(Page-level text extractions)
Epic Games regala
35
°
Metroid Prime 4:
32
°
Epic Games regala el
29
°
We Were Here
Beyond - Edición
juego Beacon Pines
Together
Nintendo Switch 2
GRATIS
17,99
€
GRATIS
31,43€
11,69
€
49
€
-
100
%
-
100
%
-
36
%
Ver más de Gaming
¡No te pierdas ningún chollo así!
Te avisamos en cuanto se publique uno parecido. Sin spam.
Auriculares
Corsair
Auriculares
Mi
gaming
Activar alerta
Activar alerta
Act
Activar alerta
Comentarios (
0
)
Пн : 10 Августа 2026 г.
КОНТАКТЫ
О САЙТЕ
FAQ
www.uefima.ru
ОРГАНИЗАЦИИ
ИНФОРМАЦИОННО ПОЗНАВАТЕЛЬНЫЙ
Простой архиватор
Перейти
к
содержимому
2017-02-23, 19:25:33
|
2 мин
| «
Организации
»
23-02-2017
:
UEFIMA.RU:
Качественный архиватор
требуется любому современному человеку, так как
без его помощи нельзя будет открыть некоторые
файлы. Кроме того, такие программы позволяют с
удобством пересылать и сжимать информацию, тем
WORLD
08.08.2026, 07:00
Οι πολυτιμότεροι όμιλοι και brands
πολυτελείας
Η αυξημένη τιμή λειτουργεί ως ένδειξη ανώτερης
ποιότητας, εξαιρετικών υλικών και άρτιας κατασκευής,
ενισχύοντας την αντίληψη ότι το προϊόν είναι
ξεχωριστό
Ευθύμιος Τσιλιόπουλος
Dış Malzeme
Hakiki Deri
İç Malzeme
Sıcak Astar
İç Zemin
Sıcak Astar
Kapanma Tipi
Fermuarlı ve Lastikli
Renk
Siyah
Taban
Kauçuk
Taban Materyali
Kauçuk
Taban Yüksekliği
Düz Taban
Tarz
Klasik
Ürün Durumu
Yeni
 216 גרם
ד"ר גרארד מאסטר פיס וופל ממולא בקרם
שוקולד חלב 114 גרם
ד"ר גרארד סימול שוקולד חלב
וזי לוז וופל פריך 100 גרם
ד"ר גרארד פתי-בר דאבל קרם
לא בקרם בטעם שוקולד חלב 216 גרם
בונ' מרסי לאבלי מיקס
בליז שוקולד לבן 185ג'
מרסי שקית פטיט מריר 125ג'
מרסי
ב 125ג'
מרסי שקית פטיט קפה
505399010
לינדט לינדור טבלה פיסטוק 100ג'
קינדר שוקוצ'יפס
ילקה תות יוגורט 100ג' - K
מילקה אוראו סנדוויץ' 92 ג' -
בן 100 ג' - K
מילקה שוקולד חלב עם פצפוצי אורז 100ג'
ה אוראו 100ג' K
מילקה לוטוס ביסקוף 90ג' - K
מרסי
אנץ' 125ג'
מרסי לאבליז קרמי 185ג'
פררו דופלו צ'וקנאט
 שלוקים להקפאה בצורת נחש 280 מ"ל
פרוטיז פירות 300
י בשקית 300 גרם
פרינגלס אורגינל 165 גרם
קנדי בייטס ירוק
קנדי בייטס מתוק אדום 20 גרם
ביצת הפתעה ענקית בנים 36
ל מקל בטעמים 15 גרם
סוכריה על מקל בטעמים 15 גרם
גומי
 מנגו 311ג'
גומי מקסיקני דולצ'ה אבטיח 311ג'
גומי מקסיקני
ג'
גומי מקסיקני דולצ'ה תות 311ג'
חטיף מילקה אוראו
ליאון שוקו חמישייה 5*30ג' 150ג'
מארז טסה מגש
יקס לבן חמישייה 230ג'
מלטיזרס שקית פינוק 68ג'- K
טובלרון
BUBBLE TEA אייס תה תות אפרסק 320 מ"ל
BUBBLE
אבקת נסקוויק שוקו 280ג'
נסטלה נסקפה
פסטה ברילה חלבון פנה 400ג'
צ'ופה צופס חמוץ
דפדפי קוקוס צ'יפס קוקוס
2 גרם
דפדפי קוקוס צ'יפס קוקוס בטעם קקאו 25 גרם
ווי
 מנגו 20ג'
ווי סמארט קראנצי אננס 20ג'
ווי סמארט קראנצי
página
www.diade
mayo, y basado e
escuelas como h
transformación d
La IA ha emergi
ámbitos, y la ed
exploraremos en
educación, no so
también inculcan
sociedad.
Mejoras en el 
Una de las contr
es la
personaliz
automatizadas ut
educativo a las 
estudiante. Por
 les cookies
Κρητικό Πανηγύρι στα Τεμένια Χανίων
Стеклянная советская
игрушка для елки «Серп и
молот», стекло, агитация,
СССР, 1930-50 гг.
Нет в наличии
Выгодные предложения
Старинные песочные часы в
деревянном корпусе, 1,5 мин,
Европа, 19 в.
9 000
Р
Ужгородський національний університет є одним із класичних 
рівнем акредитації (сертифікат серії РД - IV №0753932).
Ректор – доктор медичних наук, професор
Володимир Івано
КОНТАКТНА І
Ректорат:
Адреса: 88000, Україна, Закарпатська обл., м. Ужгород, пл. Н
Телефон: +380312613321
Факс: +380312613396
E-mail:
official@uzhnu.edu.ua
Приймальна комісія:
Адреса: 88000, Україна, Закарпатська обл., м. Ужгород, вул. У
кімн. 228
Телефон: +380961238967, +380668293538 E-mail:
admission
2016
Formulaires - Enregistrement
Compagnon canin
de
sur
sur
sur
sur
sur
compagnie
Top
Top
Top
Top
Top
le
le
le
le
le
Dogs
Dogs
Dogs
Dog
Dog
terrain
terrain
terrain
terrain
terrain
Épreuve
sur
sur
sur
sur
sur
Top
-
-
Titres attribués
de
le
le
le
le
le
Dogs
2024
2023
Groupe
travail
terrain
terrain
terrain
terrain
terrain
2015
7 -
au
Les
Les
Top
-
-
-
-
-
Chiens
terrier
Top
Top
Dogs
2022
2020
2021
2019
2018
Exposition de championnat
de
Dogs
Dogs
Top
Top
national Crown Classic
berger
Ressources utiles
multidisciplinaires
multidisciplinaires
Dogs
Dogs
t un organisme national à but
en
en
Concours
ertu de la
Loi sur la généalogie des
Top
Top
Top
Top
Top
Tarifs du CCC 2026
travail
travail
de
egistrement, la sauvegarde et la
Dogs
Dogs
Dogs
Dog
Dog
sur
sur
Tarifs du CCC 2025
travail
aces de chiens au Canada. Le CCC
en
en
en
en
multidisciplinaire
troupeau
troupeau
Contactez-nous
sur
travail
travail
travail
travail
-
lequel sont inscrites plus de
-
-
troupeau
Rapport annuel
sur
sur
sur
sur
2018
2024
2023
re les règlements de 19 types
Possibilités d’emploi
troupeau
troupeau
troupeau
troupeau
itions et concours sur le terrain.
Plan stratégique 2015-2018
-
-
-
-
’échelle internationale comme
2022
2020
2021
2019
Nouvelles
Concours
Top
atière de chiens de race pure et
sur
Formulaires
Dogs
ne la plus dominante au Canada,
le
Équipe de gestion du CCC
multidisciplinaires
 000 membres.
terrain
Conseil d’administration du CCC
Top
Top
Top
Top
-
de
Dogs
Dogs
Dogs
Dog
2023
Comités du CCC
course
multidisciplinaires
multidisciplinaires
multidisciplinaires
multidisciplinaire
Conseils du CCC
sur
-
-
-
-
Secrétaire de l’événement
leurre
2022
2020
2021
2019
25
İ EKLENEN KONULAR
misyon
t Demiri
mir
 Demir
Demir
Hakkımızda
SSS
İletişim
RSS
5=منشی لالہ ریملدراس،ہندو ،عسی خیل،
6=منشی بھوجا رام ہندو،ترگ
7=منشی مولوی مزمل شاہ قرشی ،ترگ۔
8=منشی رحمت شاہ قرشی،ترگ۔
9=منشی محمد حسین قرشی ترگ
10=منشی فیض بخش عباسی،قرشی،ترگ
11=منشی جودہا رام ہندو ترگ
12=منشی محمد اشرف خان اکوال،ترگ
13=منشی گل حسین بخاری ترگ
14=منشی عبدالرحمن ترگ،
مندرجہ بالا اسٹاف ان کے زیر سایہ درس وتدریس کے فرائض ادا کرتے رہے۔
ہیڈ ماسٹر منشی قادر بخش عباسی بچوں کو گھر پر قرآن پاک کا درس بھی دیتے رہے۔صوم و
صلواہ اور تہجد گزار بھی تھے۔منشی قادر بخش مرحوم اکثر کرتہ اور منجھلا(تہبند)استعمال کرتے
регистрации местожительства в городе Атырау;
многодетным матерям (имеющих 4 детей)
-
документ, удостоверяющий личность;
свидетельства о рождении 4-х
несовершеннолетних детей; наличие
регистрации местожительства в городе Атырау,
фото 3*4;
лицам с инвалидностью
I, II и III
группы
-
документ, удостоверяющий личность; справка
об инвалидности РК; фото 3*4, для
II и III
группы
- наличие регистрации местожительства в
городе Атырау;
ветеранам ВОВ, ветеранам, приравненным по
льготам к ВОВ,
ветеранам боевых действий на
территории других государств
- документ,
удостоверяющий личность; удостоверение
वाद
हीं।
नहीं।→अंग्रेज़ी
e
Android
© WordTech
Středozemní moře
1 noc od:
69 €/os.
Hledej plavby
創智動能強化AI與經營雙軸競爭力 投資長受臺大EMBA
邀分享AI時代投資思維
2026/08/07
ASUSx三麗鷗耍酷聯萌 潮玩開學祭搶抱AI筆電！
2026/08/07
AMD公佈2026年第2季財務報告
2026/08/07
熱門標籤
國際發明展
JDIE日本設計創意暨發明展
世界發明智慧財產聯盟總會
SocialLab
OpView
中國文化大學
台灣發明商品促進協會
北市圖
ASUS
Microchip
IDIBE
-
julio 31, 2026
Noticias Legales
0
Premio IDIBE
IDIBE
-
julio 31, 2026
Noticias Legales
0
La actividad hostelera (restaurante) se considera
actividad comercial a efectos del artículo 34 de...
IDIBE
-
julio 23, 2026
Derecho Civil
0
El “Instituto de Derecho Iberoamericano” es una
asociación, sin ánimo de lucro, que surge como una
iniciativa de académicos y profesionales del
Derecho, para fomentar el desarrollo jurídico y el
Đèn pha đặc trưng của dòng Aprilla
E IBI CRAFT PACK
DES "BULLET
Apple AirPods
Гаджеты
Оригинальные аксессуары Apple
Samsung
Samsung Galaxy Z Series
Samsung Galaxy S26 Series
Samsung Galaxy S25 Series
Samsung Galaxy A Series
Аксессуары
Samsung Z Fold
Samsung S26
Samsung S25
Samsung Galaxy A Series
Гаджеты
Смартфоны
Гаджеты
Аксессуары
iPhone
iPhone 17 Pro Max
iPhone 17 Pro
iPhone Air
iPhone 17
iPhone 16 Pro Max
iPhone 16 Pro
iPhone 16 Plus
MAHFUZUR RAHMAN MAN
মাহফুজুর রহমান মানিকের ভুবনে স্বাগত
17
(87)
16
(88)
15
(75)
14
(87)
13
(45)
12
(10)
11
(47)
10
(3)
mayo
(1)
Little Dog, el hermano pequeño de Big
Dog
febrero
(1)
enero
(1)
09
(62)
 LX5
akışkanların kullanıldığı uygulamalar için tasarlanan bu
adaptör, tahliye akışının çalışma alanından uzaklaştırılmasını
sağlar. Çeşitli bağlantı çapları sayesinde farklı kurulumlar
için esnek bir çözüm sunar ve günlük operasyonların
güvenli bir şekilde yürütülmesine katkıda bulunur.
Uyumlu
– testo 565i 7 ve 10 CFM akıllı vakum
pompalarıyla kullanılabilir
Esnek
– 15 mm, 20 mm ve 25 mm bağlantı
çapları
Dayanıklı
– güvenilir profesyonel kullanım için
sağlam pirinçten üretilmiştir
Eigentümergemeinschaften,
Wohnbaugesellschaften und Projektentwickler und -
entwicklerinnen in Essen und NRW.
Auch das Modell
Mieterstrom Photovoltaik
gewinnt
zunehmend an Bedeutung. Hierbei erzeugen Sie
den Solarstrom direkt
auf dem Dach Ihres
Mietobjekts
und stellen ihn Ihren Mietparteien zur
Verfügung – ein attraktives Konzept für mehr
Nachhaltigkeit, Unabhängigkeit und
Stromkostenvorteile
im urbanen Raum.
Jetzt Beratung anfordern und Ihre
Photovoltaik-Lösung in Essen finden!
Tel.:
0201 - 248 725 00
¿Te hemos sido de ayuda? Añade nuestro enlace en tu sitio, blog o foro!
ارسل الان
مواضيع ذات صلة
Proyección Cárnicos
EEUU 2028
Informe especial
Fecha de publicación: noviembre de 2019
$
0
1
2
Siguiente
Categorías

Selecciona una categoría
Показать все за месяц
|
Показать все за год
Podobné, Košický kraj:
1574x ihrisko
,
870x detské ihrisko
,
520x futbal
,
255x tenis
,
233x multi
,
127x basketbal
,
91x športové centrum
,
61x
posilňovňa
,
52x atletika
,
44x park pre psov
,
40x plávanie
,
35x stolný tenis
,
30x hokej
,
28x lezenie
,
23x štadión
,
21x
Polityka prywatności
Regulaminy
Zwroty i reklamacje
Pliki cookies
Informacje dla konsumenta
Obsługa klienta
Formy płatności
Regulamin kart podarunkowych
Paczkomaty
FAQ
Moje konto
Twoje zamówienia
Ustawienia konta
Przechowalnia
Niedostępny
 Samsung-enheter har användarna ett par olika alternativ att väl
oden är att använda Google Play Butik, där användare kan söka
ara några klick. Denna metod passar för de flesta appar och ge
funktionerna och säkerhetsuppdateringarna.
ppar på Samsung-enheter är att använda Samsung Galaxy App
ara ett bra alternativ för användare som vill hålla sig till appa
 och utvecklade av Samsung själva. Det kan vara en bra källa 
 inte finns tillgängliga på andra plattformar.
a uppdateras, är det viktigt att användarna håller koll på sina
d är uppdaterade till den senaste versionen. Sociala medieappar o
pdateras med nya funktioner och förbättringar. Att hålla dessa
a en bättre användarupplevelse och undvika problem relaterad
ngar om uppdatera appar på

**What you should do**
Please output an exact copy of the lines above, from the opening line of the data down to the line that contains "Ver más de Gaming".

**Result of this exercise**
Epic Games regala
35
°
Metroid Prime 4:
32
°
Epic Games regala el
29
°
We Were Here
Beyond - Edición
juego Beacon Pines
Together
Nintendo Switch 2
GRATIS
17,99
€
GRATIS
31,43€
11,69
€
49
€
-
100
%
-
100
%
-
36
%
Ver más de Gaming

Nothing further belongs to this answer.